§ **Text segment**:

━━━━━━━━

No new cases of the highly lethal Ebola-like virus have been reported in Rwanda since late October.
The Marburg outbreak in Rwanda is officially over, health authorities said, putting an end to the Central African country’s first bout with the highly lethal Ebola-like virus.
No new Marburg cases have been reported in at least 42 days, and the last patient tested negative for the virus twice, according to the World Health Organization (WHO), following the official protocol to declare an end to infectious disease outbreaks.
Since the outbreak was confirmed in late September, officials reported 66 cases and 15 deaths of the Marburg virus, which causes severe viral haemorrhagic fever and typically has a fatality rate of between 24 per cent and 88 per cent.
In the Rwandan outbreak, the fatality rate was about 23 per cent, the WHO said.
Nearly 80 per cent of the cases were among health workers who were infected while caring for sick patients.
Swift response to the outbreak
While there is no approved vaccine or antiviral treatment for Marburg, Rwandan health authorities responded quickly to the outbreak with increased disease monitoring, diagnostic testing, contact tracing, and infection control measures put in place.
Response teams in the area conducted more than 7,400 Marburg tests, with up to 350 samples tested every day at the Rwanda Biomedical Center, according to the London School of Hygiene and Tropical Medicine.
Frontline healthcare workers were also immunised with an experimental Marburg vaccine from the US-based Sabin Vaccine Institute, which sent about 2,700 doses to Rwanda.
The country also launched the first-ever clinical trial testing Marburg treatments in October.
These efforts helped halt the spread of the virus, the WHO said.
Cases fell by half between the second and third weeks after the outbreak was detected, and then by about 90 per cent thereafter.
Daniela Manno, an infectious disease epidemiologist at LSHTM, said the outbreak was especially difficult to control because the virus has spread across multiple regions and had a “significant impact” on health workers.
“As with any highly virulent infection, healthcare workers are among those at the highest risk due to close contact with patients, particularly when the disease is not promptly identified and strict infection control measures are not adopted,” Manno said in a statement.
Measures to ensure response to flare-ups
Dr Brian Chirombo, the WHO’s representative in Rwanda, said the country’s “robust response” to the Marburg outbreak underscores the importance of political leadership, international cooperation, and a strong health system in combating public health threats.
The Marburg virus spreads to people from fruit bats. Human-to-human transmission occurs through direct contact with the bodily fluids of infected people, surfaces, or other items, and it causes symptoms similar to Ebola, such as fever, fatigue, diarrhoea, and vomiting.
In 2023, Marburg outbreaks in Tanzania and Equatorial Guinea killed dozens of people.
Jean Kaseya, director general of the Africa Centres for Disease Control and Prevention (Africa CDC) had previously said the risk that Marburg would spread beyond Rwanda was extremely low.
The WHO said it will keep working with Rwandan health officials to “maintain critical measures to ensure swift detection and response in case of any flare-up or new spillover of the virus”.

━━━━━━━━

§ **Entries shown**:
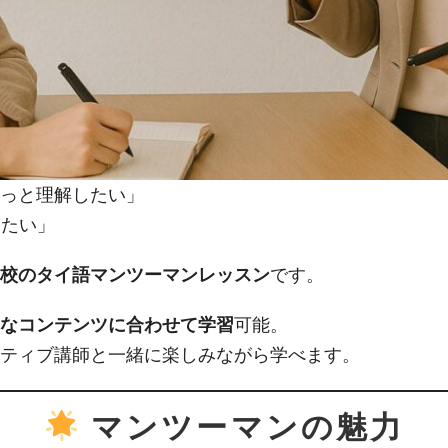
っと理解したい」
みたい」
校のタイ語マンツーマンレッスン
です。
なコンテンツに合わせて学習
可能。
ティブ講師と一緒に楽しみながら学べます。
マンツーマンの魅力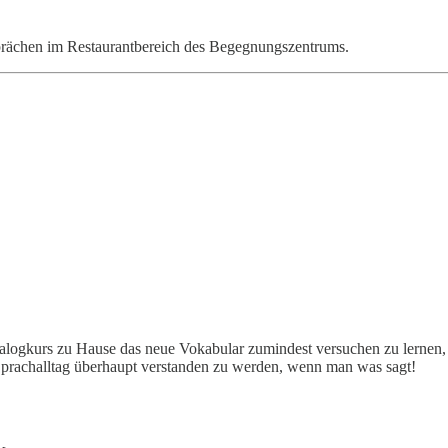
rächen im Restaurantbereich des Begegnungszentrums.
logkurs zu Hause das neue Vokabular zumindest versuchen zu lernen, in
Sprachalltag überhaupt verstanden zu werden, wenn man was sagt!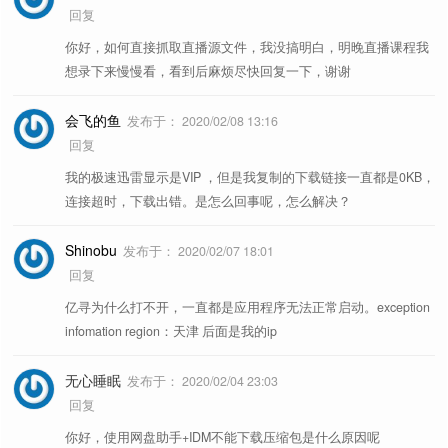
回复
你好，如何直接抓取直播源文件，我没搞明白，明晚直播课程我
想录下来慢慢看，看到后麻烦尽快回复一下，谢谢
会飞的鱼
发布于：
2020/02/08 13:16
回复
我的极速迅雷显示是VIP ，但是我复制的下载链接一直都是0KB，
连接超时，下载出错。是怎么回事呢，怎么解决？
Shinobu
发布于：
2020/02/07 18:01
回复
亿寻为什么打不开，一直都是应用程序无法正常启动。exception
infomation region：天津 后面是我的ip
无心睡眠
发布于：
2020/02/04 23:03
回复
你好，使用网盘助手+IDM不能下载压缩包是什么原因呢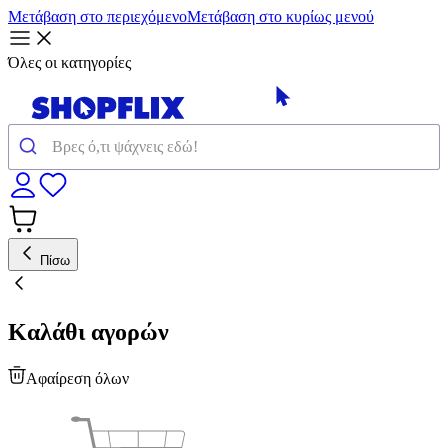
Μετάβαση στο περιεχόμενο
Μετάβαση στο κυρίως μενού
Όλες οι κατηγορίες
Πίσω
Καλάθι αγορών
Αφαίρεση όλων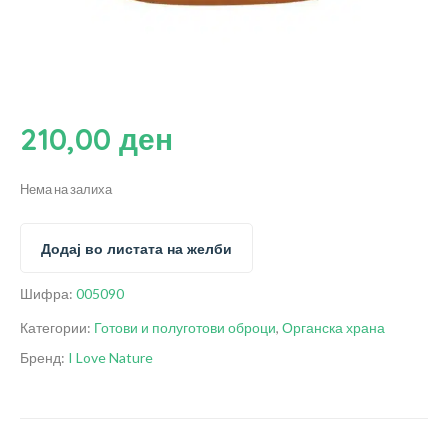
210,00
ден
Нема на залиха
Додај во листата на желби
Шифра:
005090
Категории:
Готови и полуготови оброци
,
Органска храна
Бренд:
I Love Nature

━━━━━━━━

§ **Goal of the exercise**: According to the article on the Marburg outbreak in Rwanda, what share of the cases were among health workers? Answer using only the article on the Marburg outbreak in Rwanda, not the rows.

§ **Solution**: Nearly 80 per cent of the cases were among health workers.